Recommendation: To help the department achieve the benefits anticipated from JIE, the Secretary should direct the DOD CIO and other entities, as appropriate, to develop a strategy for conducting JIE security assessments that describes the resources needed to execute the strategy, responsible organizations, and a schedule to complete the assessments.

Agency: Department of Defense
Status: Open

Comments: DOD partially concurred with our recommendation; however, as of August 2018, it has not provided evidence that it has addressed it. In its written response to our draft report, DOD stated that its partial concurrence was due to the language we used to introduce the recommendations. Specifically, we stated that the Secretary of Defense should direct the appropriate entities to implement the recommendations. In its comments, DOD stated that the DOD Chief Information Officer (CIO) is responsible for implementing the Joint Information Environment (JIE), and referred to a May 2013 memo from the Deputy Secretary of Defense directing DOD components to participate in and implement JIE under the direction of the DOD CIO. In response to DOD's comments, we revised the language used to introduce our recommendations.
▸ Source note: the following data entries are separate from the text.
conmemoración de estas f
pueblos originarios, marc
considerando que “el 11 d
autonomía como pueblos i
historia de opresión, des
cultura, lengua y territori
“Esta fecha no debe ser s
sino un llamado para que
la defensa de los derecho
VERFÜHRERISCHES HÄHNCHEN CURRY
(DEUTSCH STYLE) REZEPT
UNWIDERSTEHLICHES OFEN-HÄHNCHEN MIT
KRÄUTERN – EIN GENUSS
Specifically, we revised the language to call for the Secretary to direct the DOD CIO and other entities, as appropriate, to take the recommended actions. In May 2019, the office of the DOD CIO stated that it had developed a schedule to complete JIE security assessments. However, as of July 2019, the office had not provided the schedule or demonstrated that it has a strategy for conducting JIE security assessments that includes the rest of the elements of our recommendation.

Recommendation: To help the department achieve the benefits anticipated from JIE, the Secretary should direct the DOD CIO and other entities, as appropriate, to develop a reliable Joint Regional Security Stacks (JRSS) cost estimate and baseline, consistent with practices described in this report.
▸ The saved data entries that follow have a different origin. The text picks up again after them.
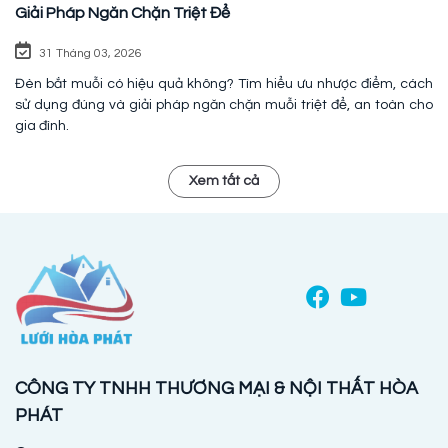
Giải Pháp Ngăn Chặn Triệt Để
31 Tháng 03, 2026
Đèn bắt muỗi có hiệu quả không? Tìm hiểu ưu nhược điểm, cách
sử dụng đúng và giải pháp ngăn chặn muỗi triệt để, an toàn cho
gia đình.
Xem tất cả
CÔNG TY TNHH THƯƠNG MẠI & NỘI THẤT HÒA
PHÁT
Agency: Department of Defense
Status: Open

Comments: DOD partially concurred with our recommendation; however it has not fully implemented it. In its written response to our draft report, DOD stated that its partial concurrence was due to the language we used to introduce the recommendations. Specifically, we stated that the Secretary of Defense should direct the appropriate entities to implement the recommendations. In its comments, DOD stated that the DOD Chief Information Officer (CIO) is responsible for implementing JIE, and referred to a May 2013 memo from the Deputy Secretary of Defense directing DOD components to participate in and implement JIE under the direction of the DOD CIO. In response to DOD's comments, we revised the language used to introduce our recommendations. Specifically, we revised the language to call for the Secretary to direct the DOD CIO and other entities, as appropriate, to take the recommended actions. Since we made our recommendation, in April 2017, the JRSS program office documented the methodology, ground rules and assumptions, among other things, used to develop the cost estimate we reviewed in our report, and the JIE Executive Committee established the estimate as its JRSS cost baseline. However, the cost estimate documentation was not sufficient to address our recommendation. Specifically, it did not demonstrate that the cost estimate was well documented, comprehensive, accurate and credible. In May 2019, officials in the Office of the DOD CIO stated that it would provide documentation to address the gaps. However, as of July 2019, DOD had not provided the documentation.